Prep for the bull run (Pt. 1): ETH & BTC Allocation

Hello MOONers.

As we all patiently wait for the upcoming bull run in 2024 / 2025, I figured that we should use all the time possible to learn as much as possible about best portfolio practices. To help myself personally, share the knowledge with everyone as well, and receive feedback, I decided to create a series of articles that talk about the best portfolio management practices that I have learned. I owed a lot of this knowledge to folks at r/Bogleheads, and my roommate who is currently studying Mathematical Finance. As I am also getting to learn this stuff, might as well see how much I can apply what I learned to the crypto space. We will talk about ETH & BTC allocation, how to combine the portfolio with other asset classes, and how to manage alt coins effectively. As usual, I am also learning this stuff, so I am always open to hearing feedback and criticisms.
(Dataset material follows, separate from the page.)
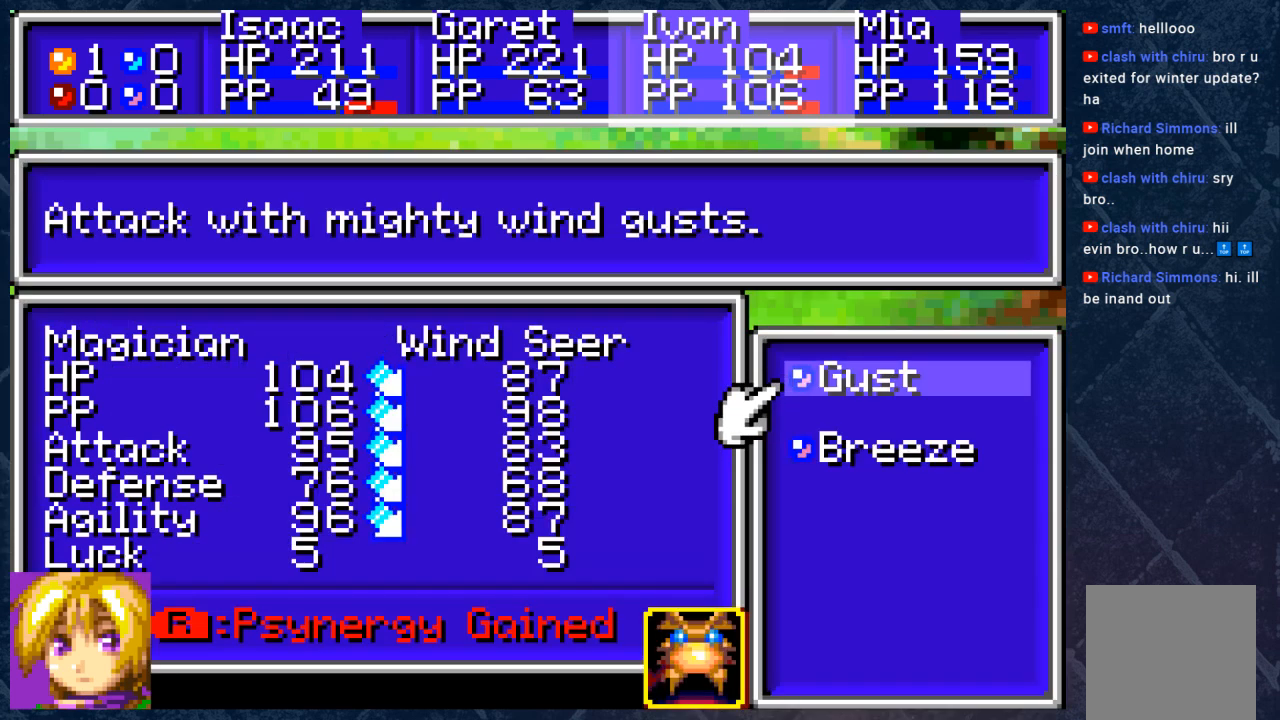
{"buttons": [], "left_stick": "center", "right_stick": "center", "events": []}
We will begin our journey with Part 1: BTC & ETH allocation!

Why BTC & ETH? ????

Let's imagine you have a spare income of $100 for every 2-week to invest into crypto. You figured out your wallet and your setup, and you can now invest in a variety of crypto but don't know where to start! You asked the crypto subreddit how to get into the space, and everyone will tell you to first invest in BTC & ETH.

This is not surprising. BTC & ETH are the only homestays of crypto, where everyone agrees that would be the safest asset out of the incredibly risky asset class that is cryptocurrency. Everybody knows that we should DCA into ETH and BTC, advice that I also believe and give to everyone. However, due to the long time horizon of crypto, it is sometimes hard to know what it would feel like to hold these asset classes and what bumpy obstacles we should expect.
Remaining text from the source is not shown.